Günter Bächle von der CDU bekundete für seine Fraktion Zustimmung und hatte aber noch eine Spitze in Richtung Schuler parat. „Man erzeugt Angst in der Bevölkerung, indem man über Angst redet“, geißelte Bächle. Frank Schneider (FDP) bekannte, dass auch seine Fraktion anfangs der Windkraft skeptisch gegenüber stand. Allerdings habe „der Diktator aus dem Kreml“ mit dem Überfall auf die Ukraine vor fast genau einem Jahr den Blick auch bei seiner Fraktion geändert. „Deutschland wird ohne Erneuerbare Energien nicht in die Zukunft kommen“, stand für Schneider fest. Ins gleiche Horn stieß Joachim Wildenmann (Grüne). „Wenn wir mit dem CO₂ runter und unabhängig werden wollen, dann passt das“, resümierte er. Man müsse aber die Leute vor Ort überzeugen, eventuell auch mit Energie-Bürgergenossenschaften, damit die Erträge aus den Windkraftanlagen wieder in den Kommunen investiert werden könnten, ergänzte wiederum Schneider.
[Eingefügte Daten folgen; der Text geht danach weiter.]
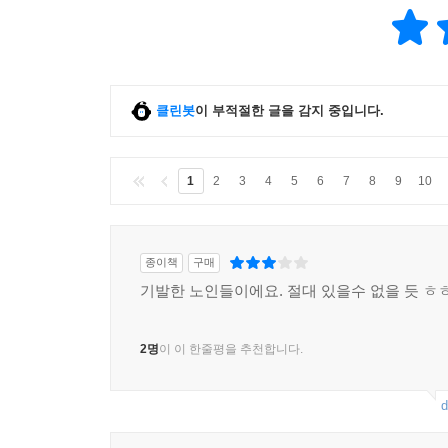
클린봇
이 부적절한 글을 감지 중입니다.
1
2
3
4
5
6
7
8
9
10
종이책
구매
기발한 노인들이에요. 절대 있을수 없을 듯 ㅎ
2명
이 이 한줄평을 추천합니다.
d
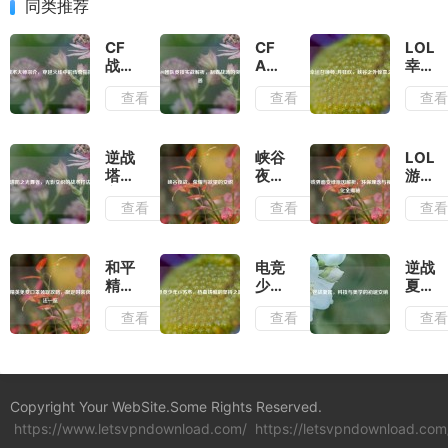
同类推荐
CF
CF
LOL
战术
AN94
幸运
大师
团队
召唤
查看
查看
查
宗
竞技
师7
介，
实战
月狂
穿越
解
欢，
火线
析，
峡谷
逆战
峡谷
LOL
中的
制霸
之外
塔防
夜
游戏
传奇
战场
惊喜
之光
战，
界面
查看
查看
查
指挥
的突
之旅
舞
荣耀
变绿
官
击利
者，
与欲
原因
器
光影
望的
解
交织
交织
析，
和平
电竞
逆战
的战
环保
精英
少年
夏
术打
理念
免费
CF
娃，
查看
查看
查
法解
与视
口罩
苏
科技
析
觉优
领取
木，
与美
化全
攻
热血
学的
揭秘
略，
铸就
初诞
限定
的坚
交响
Copyright Your WebSite.Some Rights Reserved.
时装
持之
https://www.letsvpndownload.com/
获取
路
https://letsvpndownload.com
方法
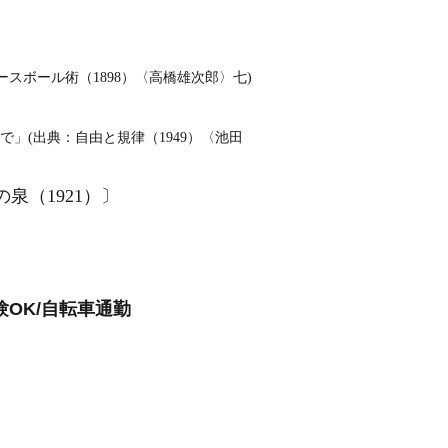
スボール術（1898）〈高橋雄次郎〉七)
」(出典：自由と規律（1949）〈池田
（1921）〕
験OK/自転車通勤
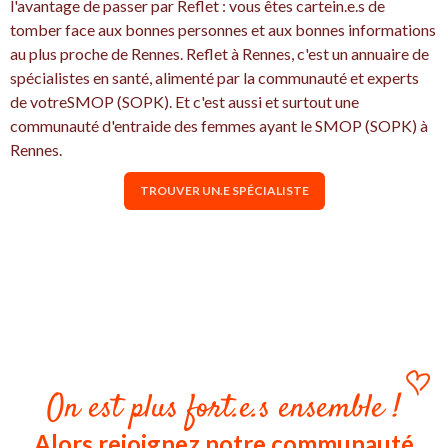
l'avantage de passer par Reflet : vous êtes cartein.e.s de
tomber face aux bonnes personnes et aux bonnes informations
au plus proche de Rennes. Reflet à Rennes, c'est un annuaire de
spécialistes en santé, alimenté par la communauté et experts
de votreSMOP (SOPK). Et c'est aussi et surtout une
communauté d'entraide des femmes ayant le SMOP (SOPK) à
Rennes.
TROUVER UN.E SPÉCIALISTE
On est plus fort.e.s ensemble !
Alors rejoignez notre communauté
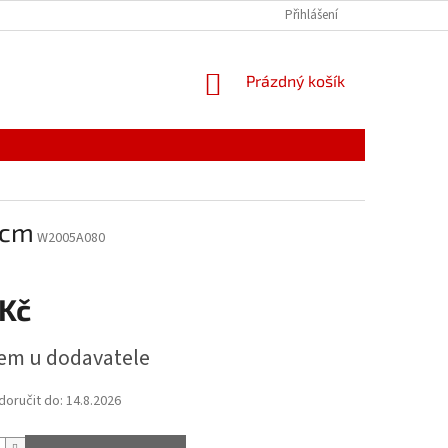
PODMÍNKY OCHRANY OSOBNÍCH ÚDAJŮ
Přihlášení
ODSTOUPENÍ OD SMLOUVY, 
NÁKUPNÍ
Prázdný košík
KOŠÍK
0cm
W2005A080
 Kč
em u dodavatele
oručit do:
14.8.2026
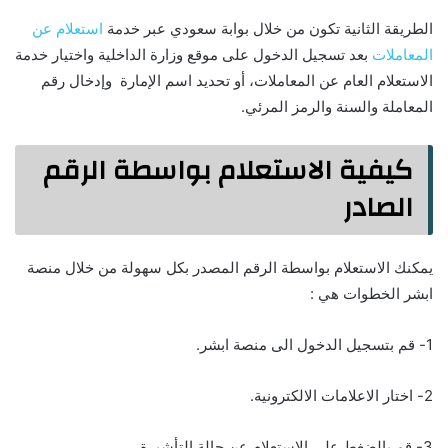
الطريقة الثانية تكون من خلال بوابة سعودي عبر خدمة
استعلام عن
المعاملات
بعد تسجيل الدخول على موقع وزارة الداخلية واختيار خدمة
الاستعلام العام عن المعاملات، أو تحديد اسم الإمارة وإدخال رقم
المعاملة والسنة والرمز المرئي.
كيفية الاستعلام بواسطة الرقم
الصادر
يمكنك الاستعلام بواسطة الرقم المصدر بكل سهولة من خلال منصة
ابشر الخطوات هي :
1- قم بتسجيل الدخول الى منصة ابشر.
2- اختار الاعلامات الالكترونية.
3- قم بالضغط على الاستعلام عن حالة التأشيرة .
Als „Scheindebatte“ brandmarkte AfD-Verbandsmitglied Günther Schöttle die Diskussion um die 750 Meter, es komme allein auf den Schalldruck vor Ort an, unabhängig vom Abstand. Generell störten ihn und seine Fraktion aber andere Abstandsflächen – etwa die 100 Meter zu Wasser- und Heilschutzgebietszonen oder die 50 Meter zu Fließgewässern. „Im Havariefall“, so Schöttle, würden die Windräder mit einer Gesamthöhe von 250 Metern direkt im Gewässer landen und zig Liter Öl darin verlieren. „100 Meter sind da zu wenig“, urteilte der AfD-Mann. Mack als Verbandsvorsitzender ordnete ein, dass die jetzt zu erwählenden Flächen ja nur eine „theoretische Suchkulisse“ seien und im Einzelfall natürlich auch Umwelt-Aspekte beleuchtet würden.

Das große Problem bei den 1000 Metern Abstand: Ein Grundproblem, das Klein sah: „Wenn wir auf 1000 Meter Abstand gehen, dann bleiben wenige Orte übrig, an denen wir das zentral bauen müssen.“ Eben weil diese große Distanz nicht überall eingehalten werden könne, man aber trotzdem die gewünschten 1,8 Prozent der Regionsfläche zur Verfügung stellen muss. Es helfe nichts, „wir müssen Flächen liefern“, so der Verbandsdirektor. Das tat der Regionalverband dann auch und beschloss den Kriterienkatalog mehrheitlich. Jetzt geht es also an die konkrete Suche von möglichen Windrad-Flächen – auch solche, die nur 750 Meter von Wohnbebauung entfernt sind.

Übrigens: Nahe Gewerbegebieten oder kommunalen Flächen ist kein Abstand konkret vorgeschrieben. Denn beispielsweise in Gewerbegebieten habe man ja einen großen Energiebedarf und könne daher diese direkt vor Ort gebrauchen. Auch damit konnte der Ausschuss leben.